■ Task brief ■
Reproduce the records below exactly as they appear, omitting any pictures they contain.

(Edit tracking data)
+--
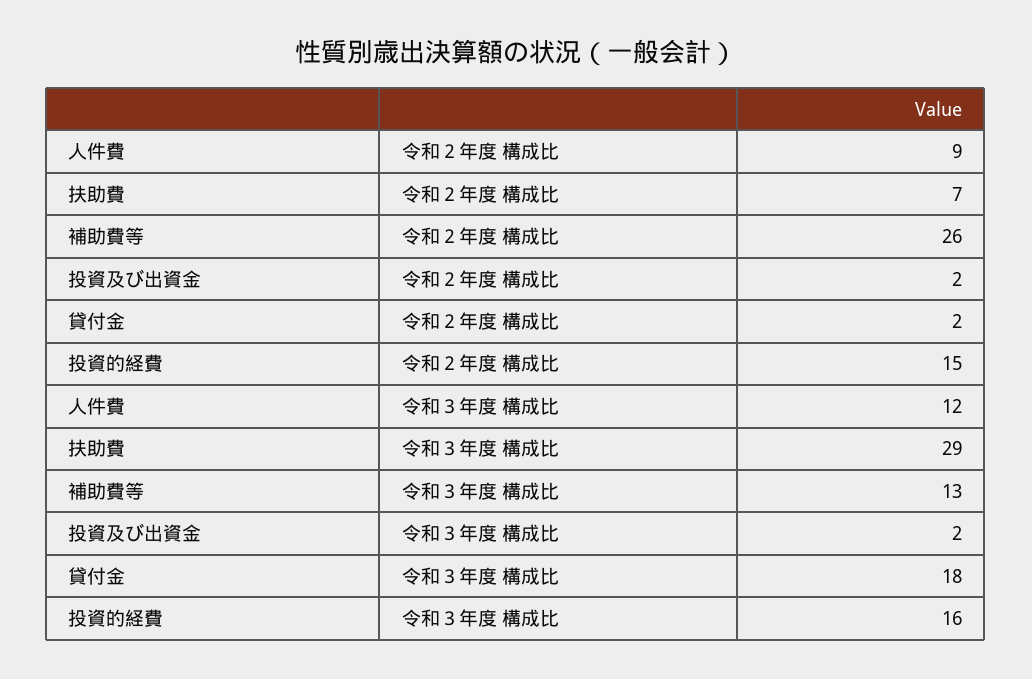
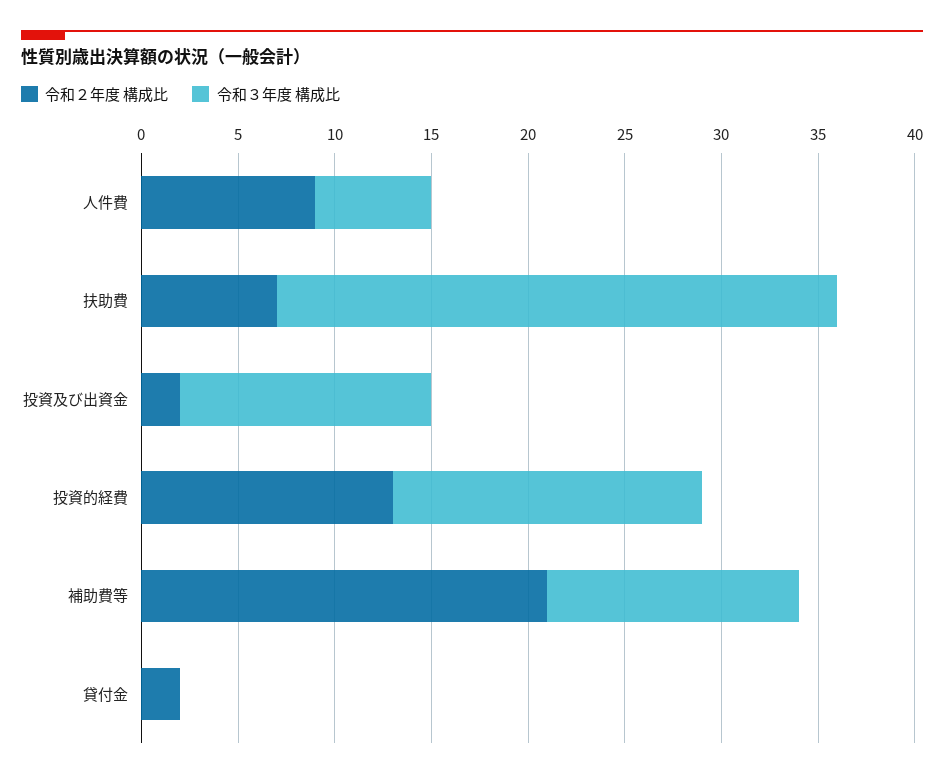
令和２年度 構成比, 補助費等: 26 -> 21
令和２年度 構成比, 投資的経費: 15 -> 13
令和３年度 構成比, 人件費: 12 -> 6
令和３年度 構成比, 投資及び出資金: 2 -> 13
令和３年度 構成比, 貸付金: 18 -> 0

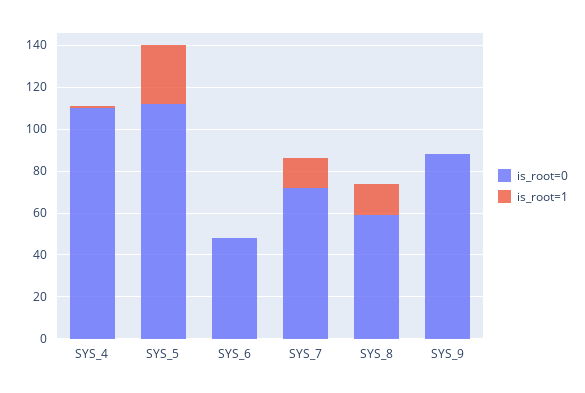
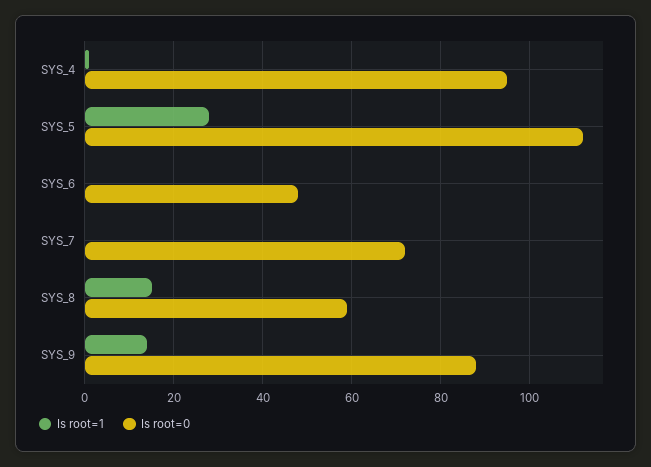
is_root=0, SYS_4: 110 -> 95
is_root=1, SYS_7: 15 -> 0
is_root=1, SYS_9: 0 -> 15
+--
■ Exercise output ■
令和２年度 構成比, 補助費等: 26 -> 21
令和２年度 構成比, 投資的経費: 15 -> 13
令和３年度 構成比, 人件費: 12 -> 6
令和３年度 構成比, 投資及び出資金: 2 -> 13
令和３年度 構成比, 貸付金: 18 -> 0

is_root=0, SYS_4: 110 -> 95
is_root=1, SYS_7: 15 -> 0
is_root=1, SYS_9: 0 -> 15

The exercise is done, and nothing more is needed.